Pleural effusion and lymphadenopathy were not found. Cystic changes and tree-in-bud sign were found in only one of the patients with COVID-19 according to previously published studies [15-20]. We have been followed up 11 of patients with centriacinar nodulary pattern in our Pulmonology Department for two months.

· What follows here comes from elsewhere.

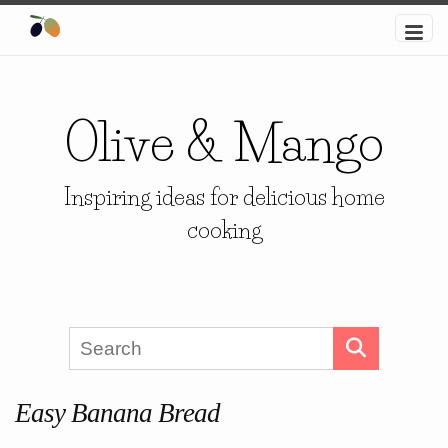
Olive & Mango
Inspiring ideas for delicious home
cooking
Easy Banana Bread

Our article had some restrictive factors. Some of our patients had been smoking while some had never smoked or had quit smoking for a long time. It was not determined whether patients without older Thorax CTs had respiratory bronchiolitis before COVID infection. However, all cases were consistent with symptom, clinical and laboratory values, and typical COVID-19 Pneumonia. Therefore, antiviral treatments were initiated and clinical and laboratory responses were received. Respiratory bronchiolitis is a very rare interstitial disease. Whereas, in cases followed up during the pandemic period, radiological respiratory bronchiolitis pattern was observed at a frequency of 4.9%; COVID-19 was evaluated as the image of radiological involvement. As a result; It was found in previous studies that thorax CT had higher sensitivity than PCR in detecting COVID-19 infection [15]. However, it was suggested that CT should not be taken in asymptomatic patients in published series. Because, when appropriate clinical and laboratory not accompanied, other disease findings were shown to mimic COVID-19 Pneumonia. We presented our 11 cases who were admitted to our clinic with the COVID-10 infection clinic and were a rare pattern in COVID-19. Thus, we wanted to emphasize the need for evaluation in terms of COVID-19 Pneumonia in patients presenting with this CT finding.